License: CC BY-NC 4.0
Published Online: 21-06-2022
Copyright Statement: Copyright © 2022; The Author(s).
Background: Endometrial stromal tumors (ESTs) are rare tumors arising from the uterus. The incidence of EST is 2 per million women. Endometrial stromal nodules (ESNs) are rare subtype of ESTs and they are benign tumors. We describe a case of ESN since it is a rare tumor and the clinical presentation was different. Case description: A 54-year-old perimenopausal woman, para 2, live 2 presented with complaints of lower abdomen pain for 2 months. Clinical features, ultrasound, and contrast-enhanced computed tomography (CECT) abdomen report were suggestive of malignant ovarian tumor. Tumor markers were within normal limits. Staging laparotomy was done. Solid mass of 9 × 6 × 6 cm arising from uterine fundus above which large cystic lesion measuring 21 × 18 × 13 cm was seen. Both side fallopian tubes and ovaries were normal.
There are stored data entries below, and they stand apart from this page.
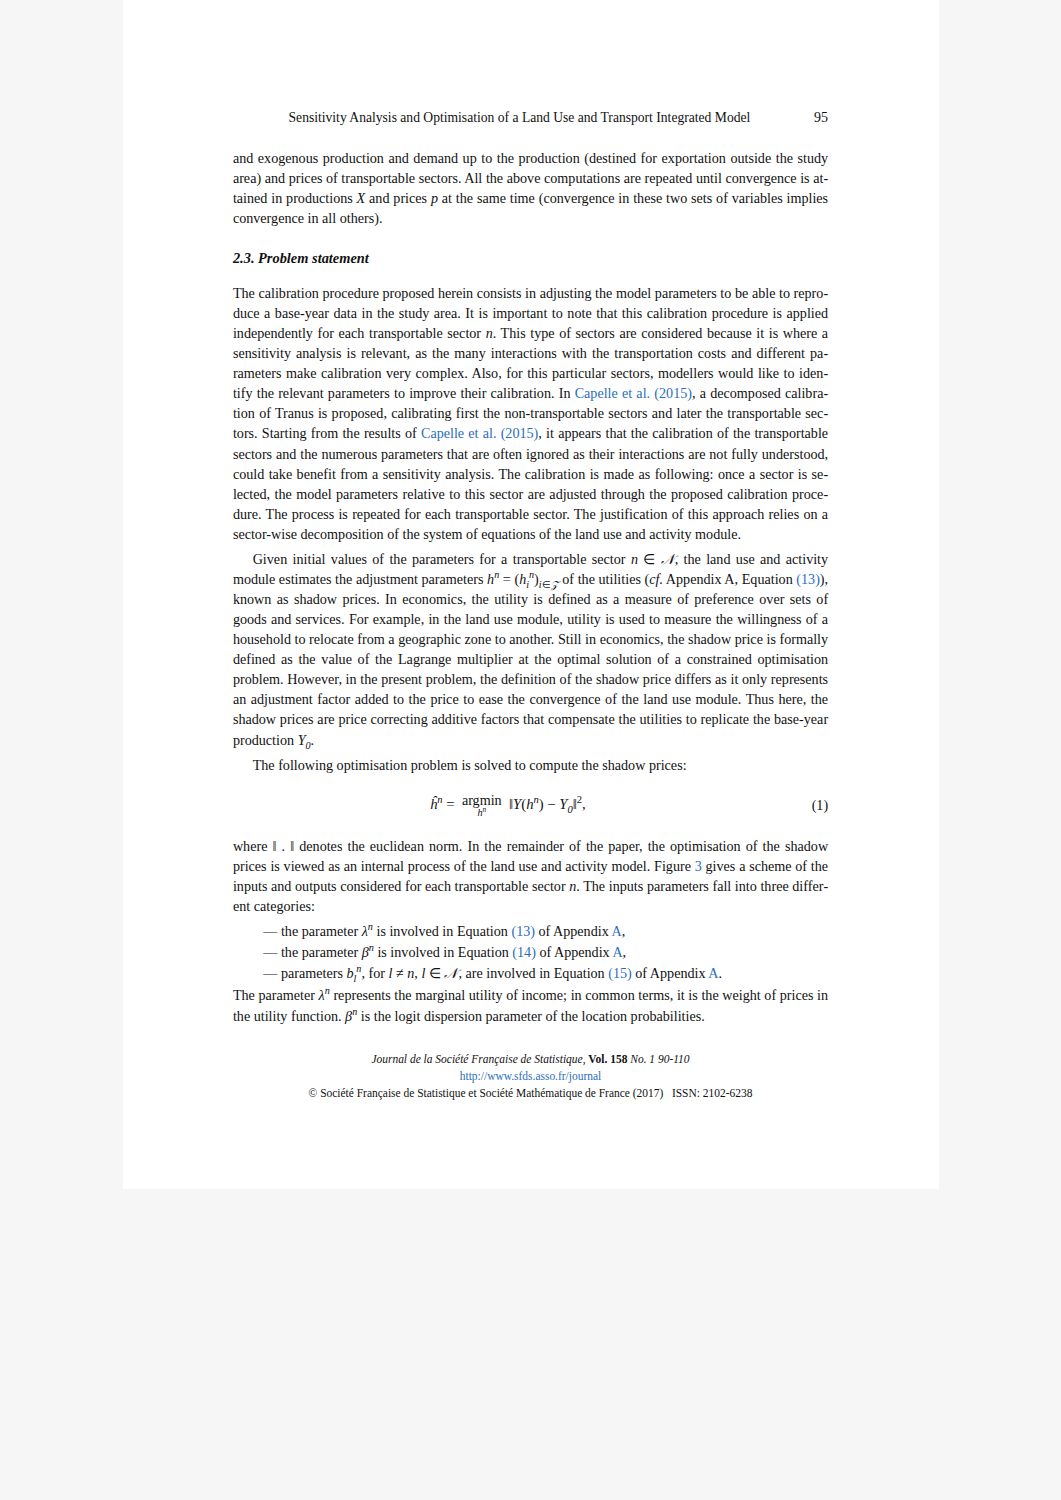Sensitivity Analysis and Optimisation of a Land Use and Transport Integrated Model
95
and exogenous production and demand up to the production (destined for exportation outside the study area) and prices of transportable sectors. All the above computations are repeated until convergence is attained in productions X and prices p at the same time (convergence in these two sets of variables implies convergence in all others).
2.3. Problem statement
The calibration procedure proposed herein consists in adjusting the model parameters to be able to reproduce a base-year data in the study area. It is important to note that this calibration procedure is applied independently for each transportable sector n. This type of sectors are considered because it is where a sensitivity analysis is relevant, as the many interactions with the transportation costs and different parameters make calibration very complex. Also, for this particular sectors, modellers would like to identify the relevant parameters to improve their calibration. In Capelle et al. (2015), a decomposed calibration of Tranus is proposed, calibrating first the non-transportable sectors and later the transportable sectors. Starting from the results of Capelle et al. (2015), it appears that the calibration of the transportable sectors and the numerous parameters that are often ignored as their interactions are not fully understood, could take benefit from a sensitivity analysis. The calibration is made as following: once a sector is selected, the model parameters relative to this sector are adjusted through the proposed calibration procedure. The process is repeated for each transportable sector. The justification of this approach relies on a sector-wise decomposition of the system of equations of the land use and activity module.
Given initial values of the parameters for a transportable sector n ∈ 𝒩, the land use and activity module estimates the adjustment parameters hn = (hin)i∈𝒵 of the utilities (cf. Appendix A, Equation (13)), known as shadow prices. In economics, the utility is defined as a measure of preference over sets of goods and services. For example, in the land use module, utility is used to measure the willingness of a household to relocate from a geographic zone to another. Still in economics, the shadow price is formally defined as the value of the Lagrange multiplier at the optimal solution of a constrained optimisation problem. However, in the present problem, the definition of the shadow price differs as it only represents an adjustment factor added to the price to ease the convergence of the land use module. Thus here, the shadow prices are price correcting additive factors that compensate the utilities to replicate the base-year production Y0.
The following optimisation problem is solved to compute the shadow prices:
ĥn = argmin hn ‖Y(hn) − Y0‖2,
(1)
where ‖ . ‖ denotes the euclidean norm. In the remainder of the paper, the optimisation of the shadow prices is viewed as an internal process of the land use and activity model. Figure 3 gives a scheme of the inputs and outputs considered for each transportable sector n. The inputs parameters fall into three different categories:
the parameter λn is involved in Equation (13) of Appendix A,
the parameter βn is involved in Equation (14) of Appendix A,
parameters bln, for l ≠ n, l ∈ 𝒩, are involved in Equation (15) of Appendix A.
The parameter λn represents the marginal utility of income; in common terms, it is the weight of prices in the utility function. βn is the logit dispersion parameter of the location probabilities.
Journal de la Société Française de Statistique, Vol. 158 No. 1 90-110
http://www.sfds.asso.fr/journal
© Société Française de Statistique et Société Mathématique de France (2017) ISSN: 2102-6238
The morphological, microscopic, and immunohistochemical features of that solid with cystic mass were consistent with ESN. Preoperatively suspected malignant ovarian tumor case later turned out to be ESN. Conclusion: There is no definitive test available to confirm ESN before surgery. Usually, it is diagnosed postoperatively and the clinical presentation could be variable like in our case. Clinical significance: High-grade endometrial stromal sarcoma (HGESS) can be differentiated from low-grade endometrial stromal sarcoma (LGESS) by gross appearance, microscopic features, mitotic state, and immunohistochemistry.